§ **Exercise text**:

Building a message queue with only two UNIX signals
43 comments
·October 20, 2025otterley
SchwKatze
Unfortunately I bet that 90% won't even reach at that part and just ragebait based on the title. The golden rule of modern age is always do the disclaimer as soon as possible.
cortesoft
Or you could skip the rage bait title entirely?
SchwKatze
Maybe, but I know Leandro, it was more a joke than anything else. People just don't chill, the post is cool
dataflow
What would a better title be?
kalterdev
The later the disclaimer, the funnier.
gldrk
UNIX signals *do not* queue. If two or more signals with the same number are sent faster than the receiving thread handles them (due to the signal being blocked and/or the thread not being scheduled), all but the last will be lost irrevocably. There is no mechanism to prevent this.
gldrk
Come to think of it, I think the original idea can be salvaged with an acknowledgment signal. Send bit, wait for acknowledgment, send next bit or retransmit accordingly.
jmalicki
RT signals do get queued... that is one of the major differences (and yes, the essay is not using them, so your point stands as it is written, but using RT signals is a mechanism to prevent it).
kscarlet
Are they guaranteed to be delivered in order?
jmalicki
Yes as long as you use sigqueue with SA_SIGINFO
nakamoto_damacy
Naively asking: what prevents RT Unix/Linux from being used in place of non-RT mainstream versions? Seems like a superset.
jmalicki
RT signals are an extended API of POSIX you don't need actual RT Linux to use them.
RedShift1
That's easily solved, just create a queue for your signals.
foofoo12
This has nothing to do with Kafka and it's not not really a functioning message queue except for theoretically speaking.
The article is fine, but call it what it is: abusing the Unix signal system for shit and giggles. Nothing wrong with that.

§ **Task A**:
Answer these questions about the comment thread on building a message queue with UNIX signals, one per line:
(i) According to gldrk, what happens when two or more signals with the same number are sent faster than the receiving thread handles them?
(ii) According to jmalicki, what must be used for RT signals to be delivered in order?
(iii) Which system does foofoo12 say the post has nothing to do with?
§ **Task B**: Name every username in the comment thread on building a message queue with UNIX signals that is shown as the author of more than one comment.
§ **Task C**: Extend the comment thread on building a message queue with UNIX signals, picking up after foofoo12's last comment.

§ **Dataset**:
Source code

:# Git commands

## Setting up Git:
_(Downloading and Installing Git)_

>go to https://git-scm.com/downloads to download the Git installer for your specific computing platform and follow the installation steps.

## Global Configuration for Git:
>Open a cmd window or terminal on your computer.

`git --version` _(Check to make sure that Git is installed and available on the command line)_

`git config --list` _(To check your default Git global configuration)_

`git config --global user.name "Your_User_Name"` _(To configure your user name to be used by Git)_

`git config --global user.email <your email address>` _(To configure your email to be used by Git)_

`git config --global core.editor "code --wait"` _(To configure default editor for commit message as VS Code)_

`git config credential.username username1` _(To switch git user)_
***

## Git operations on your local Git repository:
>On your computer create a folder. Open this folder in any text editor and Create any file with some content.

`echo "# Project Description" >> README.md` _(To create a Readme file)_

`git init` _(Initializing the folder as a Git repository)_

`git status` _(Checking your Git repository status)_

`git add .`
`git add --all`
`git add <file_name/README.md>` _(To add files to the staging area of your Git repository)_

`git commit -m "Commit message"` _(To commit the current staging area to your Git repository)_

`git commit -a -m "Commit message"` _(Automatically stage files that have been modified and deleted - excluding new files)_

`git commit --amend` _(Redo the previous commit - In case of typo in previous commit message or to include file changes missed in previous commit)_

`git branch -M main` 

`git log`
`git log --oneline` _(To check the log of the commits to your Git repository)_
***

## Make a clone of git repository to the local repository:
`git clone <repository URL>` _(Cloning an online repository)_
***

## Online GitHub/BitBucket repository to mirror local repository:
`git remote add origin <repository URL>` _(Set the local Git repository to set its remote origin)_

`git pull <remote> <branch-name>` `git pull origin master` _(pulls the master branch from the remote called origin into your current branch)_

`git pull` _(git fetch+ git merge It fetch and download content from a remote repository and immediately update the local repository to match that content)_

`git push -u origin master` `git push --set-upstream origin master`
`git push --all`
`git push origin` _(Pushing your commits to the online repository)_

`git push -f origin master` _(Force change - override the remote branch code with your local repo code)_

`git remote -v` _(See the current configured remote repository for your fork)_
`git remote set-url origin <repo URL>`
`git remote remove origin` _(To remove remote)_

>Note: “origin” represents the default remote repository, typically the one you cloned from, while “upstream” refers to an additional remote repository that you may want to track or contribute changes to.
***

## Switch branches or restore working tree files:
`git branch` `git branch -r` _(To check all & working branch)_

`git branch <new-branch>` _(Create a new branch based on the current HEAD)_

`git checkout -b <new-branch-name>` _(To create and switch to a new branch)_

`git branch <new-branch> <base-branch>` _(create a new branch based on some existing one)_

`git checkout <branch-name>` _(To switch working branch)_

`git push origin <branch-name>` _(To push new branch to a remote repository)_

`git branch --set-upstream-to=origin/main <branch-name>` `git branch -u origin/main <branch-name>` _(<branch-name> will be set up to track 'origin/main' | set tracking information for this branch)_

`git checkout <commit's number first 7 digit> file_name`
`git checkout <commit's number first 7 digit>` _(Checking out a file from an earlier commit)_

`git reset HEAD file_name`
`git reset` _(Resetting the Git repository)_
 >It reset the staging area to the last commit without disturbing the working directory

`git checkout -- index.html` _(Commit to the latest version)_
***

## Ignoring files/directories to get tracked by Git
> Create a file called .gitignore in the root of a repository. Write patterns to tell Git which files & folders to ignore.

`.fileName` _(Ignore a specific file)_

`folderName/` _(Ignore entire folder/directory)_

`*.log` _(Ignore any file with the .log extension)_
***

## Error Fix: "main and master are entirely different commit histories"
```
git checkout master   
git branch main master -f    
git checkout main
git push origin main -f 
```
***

§ **Response A**:
(i) All but the last will be lost irrevocably.
(ii) sigqueue with SA_SIGINFO.
(iii) Kafka.

§ **Response B**:
SchwKatze
gldrk
jmalicki

§ **Response C**:
m-hodges
This was a really fun article and many in the comments seem to have forgotten you're allowed to have fun with the computer.
sheepscreek
I challenged ChatGPT the other day to design a bidirectional process interop in *nix and this was one of the suggestions. Until then I had only ever thought of pipes as unidirectional. I still thought it was bonkers. This looks like a neat prototype though.
bcrl
This is the kind of article that deserves to be posted on April 1st, preferably with an accompanying RFC published at the IETF.
bradleybuda
This is awesome. Does POSIX guarantee the order of signal delivery? And I'm dying to see what the bandwidth / throughput of this channel is...
toast0
I don't know if POSIX has a position on signal order. But I'm pretty sure it allows signals to be coallesced... if a process is sent the same signal several times before the handler is invoked, it's in spec to only invoke it once.
o11c
Real-time signals have guaranteed order: first by number (lowest first, i.e. `SIGRTMIN`), then by the order in which they are sent.
Signals are generally the slowest IPC method, unless you're doing something stupid with a different method.
bradleybuda
Answering both of my questions, from the post:
sleep 0.001 # Delay to allow the receiver to process the signal
cannonpalms
For standard signals--no, but for real-time signals, yes. The latter are still a portability issue, though.
cortesoft
Wow, I didn't know! I will work on replacing my Kafka cluster handling 10 million msg/sec with this right away!
ok123456
Why use signals when POSIX defines a complete message queue interface: https://www.opensourceforu.com/2023/06/a-deep-dive-into-posi...
dbacar
Such titles should be flagged and banned to protect the innocent.
hshdhdhehd
Can those two Unix signals run Doom?
nialv7
you can literally just attach data[1] to signals... you don't need to do this.
Before y'all go nuts with the criticisms...
"Yes, we built a message broker using nothing but UNIX signals and a bit of Ruby magic. Sure, it’s not production-ready, and you definitely shouldn’t use this in your next startup (please don’t), but that was never the point.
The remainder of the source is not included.